Perempuan keluar rumah dan muncul di publik memang fenomena baru di Indonesia. Tadinya lebih banyak di rumah. Keterbukaan ini membawa hal positif, tapi juga negatif.
Mereka membaca bacaan yang benar, Al Quran. Tapi pemahamannya yang sempit. Sekarang ditambah lagi internet, yang bisa memilih informasi apapun. Sehingga pemandangan agama yang sempit bisa dipersubur dengan internet.
Yang menjadi sasaran paham radikal bukan orang pesantren, tapi orang yang baru belajar Islam…
Iya betul. Tren sekerang begitu. Mereka tidak mengerti harus ke mana.
Di mana sasaran radikalisme saat ini?
Yang sudah ada penelitiannya, di sekolah umum dan perguruan tinggi jurusan ilmu eksakta (ilmu pasti), seperti kedokteran, teknik dan science. Ini penelitian dari UIN Jakarta dan Litbang Kemenag.
Apa yang bisa dilakukan perempuan dalam memerangi radikalisme?
Perempuan mempunyai pandangan yang tidak dimiliki lelaki. Mereka lembut, semangat keibuan yang menyayangi, dan sebagai ibu yang melindungi anak-anaknya. Jadi ibu bisa mengatakan ke anaknya, oke kamu boleh radikal tapi kamu mempunyai saudara yang tidak radikal.
Artinya, seseorang bisa berbuat apa saja dan mengatakan apa saja tapi tidak berhenti untuk mencari mana yang terbaik.
Bahkan orang seperti Gus Dur waktu mudanya radikal.
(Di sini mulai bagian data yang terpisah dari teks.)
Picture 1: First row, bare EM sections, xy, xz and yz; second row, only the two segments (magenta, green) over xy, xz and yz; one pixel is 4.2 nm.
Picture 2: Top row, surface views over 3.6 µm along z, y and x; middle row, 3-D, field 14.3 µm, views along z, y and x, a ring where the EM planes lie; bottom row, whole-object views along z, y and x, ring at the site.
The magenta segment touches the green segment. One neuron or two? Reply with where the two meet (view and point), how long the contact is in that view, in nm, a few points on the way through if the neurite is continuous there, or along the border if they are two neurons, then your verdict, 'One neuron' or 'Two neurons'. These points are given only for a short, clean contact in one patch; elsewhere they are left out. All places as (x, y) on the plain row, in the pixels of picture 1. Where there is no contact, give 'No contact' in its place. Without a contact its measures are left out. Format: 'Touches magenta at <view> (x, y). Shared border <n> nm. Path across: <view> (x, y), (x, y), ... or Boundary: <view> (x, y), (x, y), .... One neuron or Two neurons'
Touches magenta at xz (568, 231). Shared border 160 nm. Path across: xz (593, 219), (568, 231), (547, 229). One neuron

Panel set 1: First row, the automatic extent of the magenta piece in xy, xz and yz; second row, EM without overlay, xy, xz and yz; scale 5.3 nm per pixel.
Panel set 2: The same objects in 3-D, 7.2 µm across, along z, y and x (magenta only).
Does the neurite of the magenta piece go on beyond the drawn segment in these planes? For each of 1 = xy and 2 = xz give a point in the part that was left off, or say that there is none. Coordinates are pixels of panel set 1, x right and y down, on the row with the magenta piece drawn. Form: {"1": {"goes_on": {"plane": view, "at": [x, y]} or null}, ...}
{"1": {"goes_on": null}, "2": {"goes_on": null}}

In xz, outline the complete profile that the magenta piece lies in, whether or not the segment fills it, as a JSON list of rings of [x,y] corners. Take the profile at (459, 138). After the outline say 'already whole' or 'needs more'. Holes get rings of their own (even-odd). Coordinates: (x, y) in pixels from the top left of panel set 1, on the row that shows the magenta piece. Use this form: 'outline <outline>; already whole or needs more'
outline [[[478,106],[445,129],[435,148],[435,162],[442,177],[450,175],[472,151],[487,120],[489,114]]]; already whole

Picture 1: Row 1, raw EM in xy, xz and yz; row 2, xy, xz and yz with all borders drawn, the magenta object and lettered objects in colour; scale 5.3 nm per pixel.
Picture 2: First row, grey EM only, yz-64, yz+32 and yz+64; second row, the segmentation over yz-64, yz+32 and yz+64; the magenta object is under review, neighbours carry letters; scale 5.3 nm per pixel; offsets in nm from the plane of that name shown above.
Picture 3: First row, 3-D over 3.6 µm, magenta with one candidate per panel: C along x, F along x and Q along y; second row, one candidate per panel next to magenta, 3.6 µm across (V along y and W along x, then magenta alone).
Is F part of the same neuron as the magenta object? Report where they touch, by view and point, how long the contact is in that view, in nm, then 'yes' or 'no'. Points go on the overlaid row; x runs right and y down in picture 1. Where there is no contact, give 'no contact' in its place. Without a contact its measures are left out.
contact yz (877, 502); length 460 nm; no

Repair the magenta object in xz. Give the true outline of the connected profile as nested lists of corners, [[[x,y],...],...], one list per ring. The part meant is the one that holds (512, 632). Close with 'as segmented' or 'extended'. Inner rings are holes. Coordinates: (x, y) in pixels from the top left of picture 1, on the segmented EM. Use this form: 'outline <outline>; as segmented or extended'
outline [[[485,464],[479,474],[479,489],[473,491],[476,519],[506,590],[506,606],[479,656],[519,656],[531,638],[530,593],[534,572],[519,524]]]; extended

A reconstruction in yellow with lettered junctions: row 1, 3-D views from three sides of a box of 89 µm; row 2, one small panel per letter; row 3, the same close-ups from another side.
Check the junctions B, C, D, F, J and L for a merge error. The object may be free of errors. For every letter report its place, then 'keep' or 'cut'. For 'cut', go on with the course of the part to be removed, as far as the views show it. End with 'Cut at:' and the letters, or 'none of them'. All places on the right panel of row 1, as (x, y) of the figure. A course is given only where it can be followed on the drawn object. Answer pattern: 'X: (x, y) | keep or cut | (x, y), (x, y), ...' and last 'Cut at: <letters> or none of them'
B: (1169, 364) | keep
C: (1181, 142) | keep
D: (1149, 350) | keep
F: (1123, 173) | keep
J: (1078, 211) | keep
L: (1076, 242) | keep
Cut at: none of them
Tapi dalam perjalanan hidupnya, ketika dia pergi ke luar negeri dan membaca buku Etika Nikomakea karya Aristoteles. Saat itu Gus Dur menangis, sampai seisi perpustakaan mendengar. Karena dia berpikiran yang terbaik ternyata bukan dari pemikiran Islam tapi ada juga yang baik. Sehingga berubah.
Bagaimana masukan Anda terhadap negara dalam membendung radikalisme?
Negara tidak abu-abu, radikalisme harus ditangkal, tapi orang-orangnya belum tentu. Kebijakan negara sudah benar, tapi pelaksanaan di lapangan tidak mudah.
Apa yang jadi tantangan dalam pelaksaan di lapangan?
Ketika saya menjadi Dirjen Bimas Islam harus mengontrol 70 ribu penyuluh agama di kecamatan. Padahal insentif terhadap non-PNS hanya Rp300 ribu perbulan. Bagaimana saya bisa kontrol? Lalu kita kerjasama dengan ormas.
Penyuluh ini tidak semua setuju radikalisme harus ditentang. Ada juga yang setuju dengan radikalisme.
Tahun 2011 ada penelitian kementerian agama yang menunjukan bahwa 20 persen dari guru agama mengajarkan intoleransi. Sekarang datanya meninggakat. Itu bahaya, karena negara ini ruang kosong yang belum diatur oleh negara.
Bahkan ada juga pejabat daerah yang memberikan ‘angin’ terhadap intoleransi. Misal orang Ahmadiyah ketika menikah tidak boleh dicatat dalam catatan sipil. Padahal perintah saya jelas, harus dicatat. Negara tidak boleh kalah.
Biografi singkat Prof Machasin
Prof. Dr. H. M. Machasin, MA lahir di Purworejo 13 Oktober 1956. Dia adalah mantan Dirjen Bimas Islam Kementerian Agama. Saat ini Machasin Mustasyar (Dewan Penasehat) di Pengurus Besar Nahdalatul Ulama (NU). Selain itu, dia juga Guru Besar Sejarah Kebudayaan Islam Universitas Islam Negeri (UIN) Sunan Kalijaga Yogyakarta.
Sebagai tokoh Islam di Indonesia, Machasin mempunyai pemikiran moderat dan toleran. Dia aktif mengembangkan pentingnya dialog antar agama. Machasin membela kelompok minoritas seperti Ahmadiyah, Syiah, bahkan Gafatar. Dia menilai, setiap orang bebas menentukan pemikiran selama tidak berbuat radikal. Bahkan selama menjadi Dirjen Bimas Islam, Machasin memerintahkan memberikan surat nikah kepada kelompok Ahmadiyah.